The New York Times recently ran a feature on Reggae Girlz, the first national soccer team from the Caribbean to qualify for the Women’s World Cup, happening soon (June 7 to July 7) in France.
The article, entitled The Women’s World Cup’s Other Inequality: Rich vs. Poor, reports that the coach of the Reggae Girlz has worked for free for five years, and many of the female players lack funds for the costs of being a professional athlete. The coaches have to buy them things like jackets to wear for training and other basics of the sport.
Though they lack the kind of resources that the US and French teams have, the Reggae Girls persevered, thanks largely to the support of Cedella Marley. The daughter of Reggae superstar Bob Marley, Cedella Marley is the director of Tuff Gong, the record label created by her late father. She also heads up the Bob Marley Foundation.
The path to the World Cup has been a journey of more than five years for the Reggae Girlz, with Marley providing many levels of support for the team during that time, including her own funding. Combining her creative and media resources, she also released a song called “Strike Hard” which raised awareness about the team and featured the voices of three of the Marley children, Cedella and her brothers Stephen and Damian.

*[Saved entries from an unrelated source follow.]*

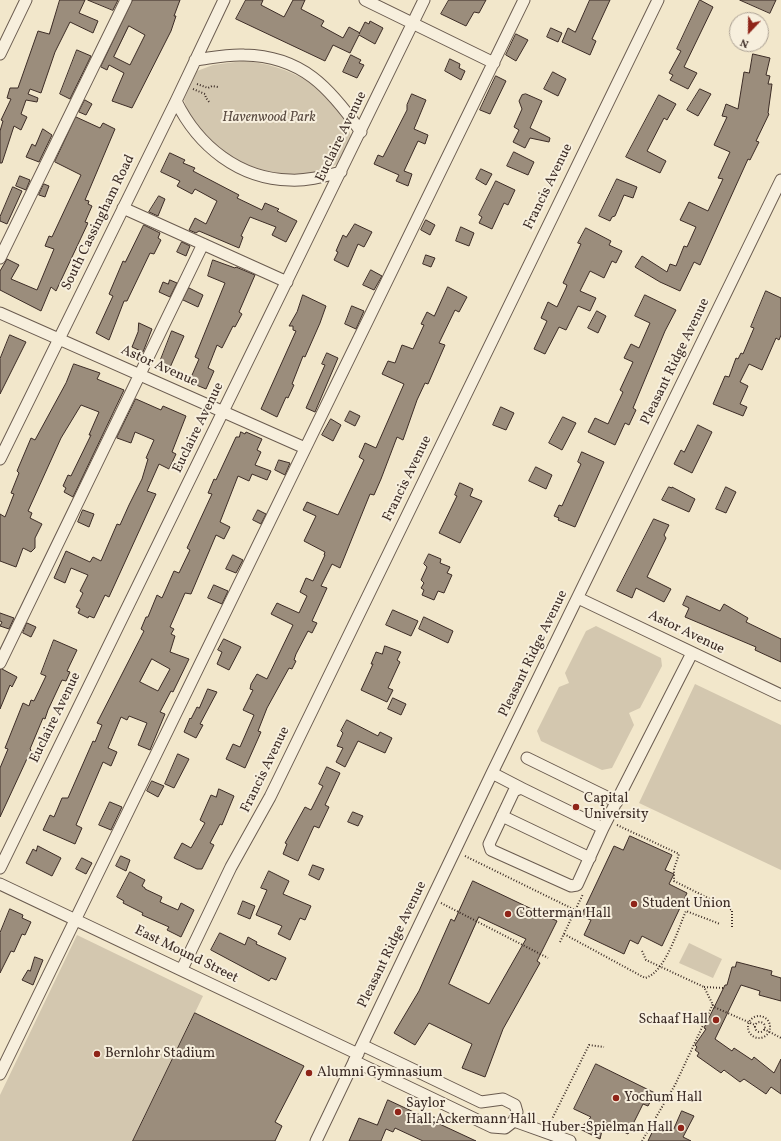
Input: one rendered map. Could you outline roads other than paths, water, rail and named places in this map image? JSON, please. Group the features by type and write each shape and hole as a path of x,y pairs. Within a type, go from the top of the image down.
{"street":[{"path":"0,54 26,0"},
{"path":"0,258 126,0"},
{"name":"South Cassingham Road","path":"0,459 224,0"},
{"path":"365,0 494,63"},
{"name":"Euclaire Avenue","path":"0,868 361,132 424,0"},
{"path":"0,1074 524,0"},
{"name":"Francis Avenue","path":"182,969 232,867 270,797 658,0"},
{"path":"195,60 243,55 265,57 291,65 319,81 331,92 361,132"},
{"path":"176,101 192,129 203,141 215,153 243,170 275,179 291,180 308,179 341,172"},
{"name":"Pleasant Ridge Avenue","path":"316,1141 492,773 781,180"},
{"path":"123,208 287,282"},
{"path":"0,664 203,244"},
{"name":"Astor Avenue","path":"0,313 305,448"},
{"name":"Astor Avenue","path":"578,598 781,696"},
{"path":"521,788 514,791 489,844 491,850 571,886 577,884 603,828 692,653"},
{"path":"527,758 617,802"},
{"path":"492,773 603,828"},
{"path":"502,816 590,858"},
{"name":"East Mound Street","path":"0,884 182,969 272,1014 358,1053"},
{"path":"358,1053 481,1102 503,1099 515,1105 517,1112 514,1121 505,1128 492,1127 358,1053"},
{"path":"514,1121 546,1131 570,1141"}],"place":[{"name":"Capital University","path":"576,807"},
{"name":"Student Union","path":"634,904"},
{"name":"Cotterman Hall","path":"508,914"},
{"name":"Schaaf Hall","path":"716,1020"},
{"name":"Bernlohr Stadium","path":"97,1054"},
{"name":"Alumni Gymnasium","path":"309,1073"},
{"name":"Yochum Hall","path":"616,1098"},
{"name":"Saylor Hall;Ackermann Hall","path":"398,1112"},
{"name":"Huber-Spielman Hall","path":"681,1128"}],"park label":[{"name":"Havenwood Park","path":"269,118"}]}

An article on ESPN provided more background for how Cedella supported for the team’s resurrection:
When the federation defunded the team a second time in 2016, Cedella — unbowed — simply redoubled her efforts, pushing for a complete culture change within Jamaican women’s soccer. First, she persuaded Alessandra Lo Savio, a co-founder of the Alacran Foundation, which does arts philanthropy work in Jamaica and elsewhere, to become a major contributor. Then she identified Hue Menzies, who gave up a career in corporate finance to become a full-time soccer coach, to lead the re-formed team.
One important takeaway from Cedella Marley’s philanthropy is the way in which her support of the Reggae Girlz resulted in others becoming invested. As a result of Marley’s persistence as a supporter of women’s soccer, she increased the perceived value of the team in other’s eyes, and the team was able to garner more support. Now things are finally starting to improve:
Jamaica’s World Cup players have signed a contract with the federation that will pay them $800 to $1,200 a month, retroactive to January, Coach Hue Menzies said. And Menzies, who has been working free since 2015, is to receive $40,000, he said. According to team officials, this is the first time a Caribbean women’s team has signed contracts with its national federation. “We haven’t been paid,” Menzies said with a laugh. “But we signed a contract.”
Congratulations to the Reggae Girlz and Cedella Marley, and best wishes for the World Cup!